Here in Yei, I only seem to be experiencing culture shock in the hospital setting. Healthcare in much of the developing world tends to be quite paternalistic (not that we are exempt from this in the U.S!). In my practice, if I’m treating a patient for a bacterial infection I will explain the condition, what I think caused it, the treatment I am recommending and some of the major side effects, and other medical and home remedies or supportive measures the patient might find helpful while the antibiotics are treating the infection. I’ll pause for questions multiple times and assess whether the patient and I are on the same page and whether they are likely to be adherent to the treatment regimen. This process isn’t as arduous as it sounds, but even if it was I’ve been taught that this is the best way to communicate with my patients. The process here is more straightforward: “Take these pills for 1 week.” Or, if you are feeling particularly smarmy, “You are sick. Take these pills for 1 week.”
I’m not quite there. It’s always hard to find the line between ethnocentrism and “now I will show you a more excellent way,” but for now I’m going to continue to try to model intentional patient communication for the CO’s and nurses. The patients don’t quite know how to handle it. They laugh when I introduce myself, and especially when I ask if they have any questions at the end of the visit. The most confusing part for everybody is the anticipatory guidance. When I explain the warning signs and symptoms the patient should look out for, including reasons to come back to the hospital, the interpreters nod at me and say ‘ok’. When I further explain that I want them to now tell that to the patient, there’s an awkward pause. They are probably just figuring out the best way to explain what I said, but I secretly wonder if they are actually waiting to see if I am joking.

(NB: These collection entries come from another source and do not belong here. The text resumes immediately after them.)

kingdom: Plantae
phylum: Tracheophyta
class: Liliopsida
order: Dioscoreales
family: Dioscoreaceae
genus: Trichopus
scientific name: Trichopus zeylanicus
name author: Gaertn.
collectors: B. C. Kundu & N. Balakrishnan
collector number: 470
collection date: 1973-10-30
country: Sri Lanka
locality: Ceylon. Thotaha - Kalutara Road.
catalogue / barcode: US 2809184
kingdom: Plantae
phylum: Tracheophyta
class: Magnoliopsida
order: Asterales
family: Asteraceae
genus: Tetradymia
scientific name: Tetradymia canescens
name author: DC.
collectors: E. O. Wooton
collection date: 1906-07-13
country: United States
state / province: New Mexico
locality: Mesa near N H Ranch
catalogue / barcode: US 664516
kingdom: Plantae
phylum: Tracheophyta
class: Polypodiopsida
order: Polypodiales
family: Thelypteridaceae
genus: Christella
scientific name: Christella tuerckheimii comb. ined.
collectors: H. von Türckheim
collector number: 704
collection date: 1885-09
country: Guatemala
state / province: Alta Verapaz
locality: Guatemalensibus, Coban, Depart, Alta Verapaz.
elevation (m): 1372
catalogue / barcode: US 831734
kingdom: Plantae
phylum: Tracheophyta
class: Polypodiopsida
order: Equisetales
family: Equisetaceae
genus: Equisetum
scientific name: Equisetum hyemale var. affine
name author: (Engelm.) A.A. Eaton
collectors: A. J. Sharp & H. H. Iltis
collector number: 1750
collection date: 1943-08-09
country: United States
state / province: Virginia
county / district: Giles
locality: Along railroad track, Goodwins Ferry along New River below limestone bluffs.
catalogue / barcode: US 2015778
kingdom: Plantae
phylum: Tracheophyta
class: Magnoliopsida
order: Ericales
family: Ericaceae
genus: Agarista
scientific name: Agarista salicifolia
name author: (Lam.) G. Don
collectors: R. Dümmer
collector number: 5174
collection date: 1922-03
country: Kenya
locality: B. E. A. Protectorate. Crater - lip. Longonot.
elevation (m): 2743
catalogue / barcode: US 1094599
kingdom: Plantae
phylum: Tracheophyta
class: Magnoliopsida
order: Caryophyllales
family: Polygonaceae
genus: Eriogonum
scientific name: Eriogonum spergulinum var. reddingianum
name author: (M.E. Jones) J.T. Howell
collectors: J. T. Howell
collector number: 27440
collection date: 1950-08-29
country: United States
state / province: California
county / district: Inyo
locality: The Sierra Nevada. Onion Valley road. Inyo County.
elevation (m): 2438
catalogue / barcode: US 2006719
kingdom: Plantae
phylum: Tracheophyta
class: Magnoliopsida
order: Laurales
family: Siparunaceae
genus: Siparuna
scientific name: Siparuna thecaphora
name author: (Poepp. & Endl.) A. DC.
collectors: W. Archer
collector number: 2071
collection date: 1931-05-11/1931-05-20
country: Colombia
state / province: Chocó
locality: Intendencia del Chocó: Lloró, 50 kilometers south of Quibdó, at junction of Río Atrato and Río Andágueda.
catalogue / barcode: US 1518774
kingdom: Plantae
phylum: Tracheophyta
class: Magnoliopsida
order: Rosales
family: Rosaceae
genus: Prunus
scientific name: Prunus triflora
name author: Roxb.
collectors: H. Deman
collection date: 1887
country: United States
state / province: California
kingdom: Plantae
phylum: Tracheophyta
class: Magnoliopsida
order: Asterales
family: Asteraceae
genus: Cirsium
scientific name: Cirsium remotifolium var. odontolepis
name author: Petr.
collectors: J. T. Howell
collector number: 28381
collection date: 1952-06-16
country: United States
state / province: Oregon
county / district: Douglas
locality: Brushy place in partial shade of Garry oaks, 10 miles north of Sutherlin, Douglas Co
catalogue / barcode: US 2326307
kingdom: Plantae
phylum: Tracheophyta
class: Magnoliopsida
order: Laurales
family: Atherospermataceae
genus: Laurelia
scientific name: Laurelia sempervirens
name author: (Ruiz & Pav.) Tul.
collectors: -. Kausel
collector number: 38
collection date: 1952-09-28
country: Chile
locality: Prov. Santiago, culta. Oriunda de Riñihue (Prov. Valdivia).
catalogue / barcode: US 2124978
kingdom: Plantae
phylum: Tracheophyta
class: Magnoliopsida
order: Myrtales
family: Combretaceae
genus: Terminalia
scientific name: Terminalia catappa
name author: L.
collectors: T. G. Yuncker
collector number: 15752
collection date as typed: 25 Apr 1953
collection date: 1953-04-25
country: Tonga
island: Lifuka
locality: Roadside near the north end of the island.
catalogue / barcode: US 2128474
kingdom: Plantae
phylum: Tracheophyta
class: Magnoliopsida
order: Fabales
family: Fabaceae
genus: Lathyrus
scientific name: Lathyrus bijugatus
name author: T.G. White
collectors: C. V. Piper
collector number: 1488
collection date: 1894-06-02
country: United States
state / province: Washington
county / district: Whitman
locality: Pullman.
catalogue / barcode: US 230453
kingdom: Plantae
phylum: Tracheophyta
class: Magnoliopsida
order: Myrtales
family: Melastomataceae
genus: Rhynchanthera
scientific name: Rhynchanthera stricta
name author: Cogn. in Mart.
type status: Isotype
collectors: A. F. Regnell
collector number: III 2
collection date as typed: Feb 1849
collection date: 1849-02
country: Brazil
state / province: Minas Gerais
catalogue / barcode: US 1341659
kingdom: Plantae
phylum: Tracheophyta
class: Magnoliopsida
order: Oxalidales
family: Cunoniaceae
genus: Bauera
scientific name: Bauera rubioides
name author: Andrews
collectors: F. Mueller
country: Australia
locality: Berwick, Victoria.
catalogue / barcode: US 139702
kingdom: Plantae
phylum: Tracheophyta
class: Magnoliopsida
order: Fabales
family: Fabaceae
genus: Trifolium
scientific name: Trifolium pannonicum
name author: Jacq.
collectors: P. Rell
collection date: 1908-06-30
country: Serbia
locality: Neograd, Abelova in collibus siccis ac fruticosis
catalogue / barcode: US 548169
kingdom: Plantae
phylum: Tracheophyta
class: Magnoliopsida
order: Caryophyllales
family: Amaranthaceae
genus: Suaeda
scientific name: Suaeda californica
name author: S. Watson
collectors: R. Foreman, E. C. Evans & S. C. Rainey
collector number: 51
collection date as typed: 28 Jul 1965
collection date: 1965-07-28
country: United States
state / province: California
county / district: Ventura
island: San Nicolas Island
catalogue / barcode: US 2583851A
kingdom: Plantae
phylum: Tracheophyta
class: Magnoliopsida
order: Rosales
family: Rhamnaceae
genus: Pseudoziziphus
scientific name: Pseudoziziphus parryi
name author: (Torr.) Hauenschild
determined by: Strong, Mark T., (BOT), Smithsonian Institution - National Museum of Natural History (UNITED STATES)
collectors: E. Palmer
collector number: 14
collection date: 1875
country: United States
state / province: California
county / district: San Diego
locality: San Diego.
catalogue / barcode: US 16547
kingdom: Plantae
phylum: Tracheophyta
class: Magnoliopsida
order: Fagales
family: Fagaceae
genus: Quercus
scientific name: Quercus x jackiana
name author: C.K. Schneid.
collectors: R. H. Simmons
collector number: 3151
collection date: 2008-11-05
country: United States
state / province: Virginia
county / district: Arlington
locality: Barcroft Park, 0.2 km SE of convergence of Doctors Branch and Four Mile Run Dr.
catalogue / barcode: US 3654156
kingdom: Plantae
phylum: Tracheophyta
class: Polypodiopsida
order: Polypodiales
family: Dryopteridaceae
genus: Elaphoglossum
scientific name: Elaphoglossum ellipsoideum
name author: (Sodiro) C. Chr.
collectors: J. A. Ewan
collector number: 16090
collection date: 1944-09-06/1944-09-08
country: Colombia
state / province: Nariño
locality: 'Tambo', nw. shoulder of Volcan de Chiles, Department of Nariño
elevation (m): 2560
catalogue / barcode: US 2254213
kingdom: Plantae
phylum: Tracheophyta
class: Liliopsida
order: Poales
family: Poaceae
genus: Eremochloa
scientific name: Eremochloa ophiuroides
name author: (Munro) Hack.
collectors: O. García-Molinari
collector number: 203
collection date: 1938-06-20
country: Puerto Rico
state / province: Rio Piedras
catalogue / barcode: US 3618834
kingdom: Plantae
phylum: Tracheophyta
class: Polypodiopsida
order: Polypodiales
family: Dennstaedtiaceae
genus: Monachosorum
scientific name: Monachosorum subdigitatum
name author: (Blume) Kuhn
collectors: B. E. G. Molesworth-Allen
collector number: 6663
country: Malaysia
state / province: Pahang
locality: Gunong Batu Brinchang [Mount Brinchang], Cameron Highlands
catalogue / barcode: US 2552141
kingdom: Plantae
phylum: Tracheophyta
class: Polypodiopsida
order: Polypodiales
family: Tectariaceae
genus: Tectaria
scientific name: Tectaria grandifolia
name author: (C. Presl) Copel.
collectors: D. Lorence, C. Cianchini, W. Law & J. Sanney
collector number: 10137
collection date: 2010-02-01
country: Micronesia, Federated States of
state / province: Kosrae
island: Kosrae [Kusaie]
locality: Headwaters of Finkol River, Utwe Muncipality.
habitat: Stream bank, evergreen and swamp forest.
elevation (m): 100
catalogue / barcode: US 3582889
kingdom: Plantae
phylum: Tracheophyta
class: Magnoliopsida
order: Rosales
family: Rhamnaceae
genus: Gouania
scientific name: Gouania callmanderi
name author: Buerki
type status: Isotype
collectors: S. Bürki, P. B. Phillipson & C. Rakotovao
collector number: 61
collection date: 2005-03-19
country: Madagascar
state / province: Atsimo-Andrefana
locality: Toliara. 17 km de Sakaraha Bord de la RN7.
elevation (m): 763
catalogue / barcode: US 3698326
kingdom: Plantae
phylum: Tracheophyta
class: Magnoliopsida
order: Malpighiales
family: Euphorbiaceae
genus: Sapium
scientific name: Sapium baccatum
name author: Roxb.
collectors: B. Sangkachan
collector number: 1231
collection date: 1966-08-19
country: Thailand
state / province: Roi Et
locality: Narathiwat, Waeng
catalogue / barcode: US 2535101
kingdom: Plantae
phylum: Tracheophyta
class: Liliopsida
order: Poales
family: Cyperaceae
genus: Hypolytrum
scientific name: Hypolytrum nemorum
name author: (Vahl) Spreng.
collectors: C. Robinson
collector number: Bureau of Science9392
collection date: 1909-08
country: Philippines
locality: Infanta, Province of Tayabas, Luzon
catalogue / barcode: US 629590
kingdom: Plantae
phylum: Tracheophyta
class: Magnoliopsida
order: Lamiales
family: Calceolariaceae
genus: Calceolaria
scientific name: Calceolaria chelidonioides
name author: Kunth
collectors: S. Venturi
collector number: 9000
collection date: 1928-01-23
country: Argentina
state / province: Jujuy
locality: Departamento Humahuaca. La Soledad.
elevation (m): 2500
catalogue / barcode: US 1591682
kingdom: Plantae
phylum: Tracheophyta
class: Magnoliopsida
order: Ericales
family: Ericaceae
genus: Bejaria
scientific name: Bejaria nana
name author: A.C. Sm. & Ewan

Medical privacy is another area I’ve had to adapt to. Generally I sit down next to my patients when talking with them; it helps people feel heard, less hesitant to ask questions, and softens the perceived power differential. Last week on rounds on maternity, sitting across from my patient meant I was actually sitting on the next patient’s bed. We’ve had surreal moments where we are trying to convince someone that a medication or intervention is necessary; when she is hesitant, other patients and visitors in the ward are likely to chime in to convince her to listen to us (or I assume that’s what they are saying). It’s the same in clinic. This week I’ve been on antepartum clinic, and because of Yei’s size it’s not unusual to see 60 or more patient’s in a day. After they are assessed by the midwives, they are called in 4 or 5 at a time and sit in a row next to my desk. After I have seen one, she leaves and they all move to the next chair in line. This is a great system for efficiency, and necessary to take care of so many women who are in such need of good quality prenatal care; but it still feels pretty awkward to talk with my patient while my next 4 patients watch and listen from a foot away. Fortunately, as best I can tell I am the only one that feels at all uncomfortable with this.
I’ll share more tomorrow. In the meantime, please pray that the God who commanded us to go into all nations would also give us wisdom once we get there, and that He would show me both what to teach and what to learn from the way things are done here.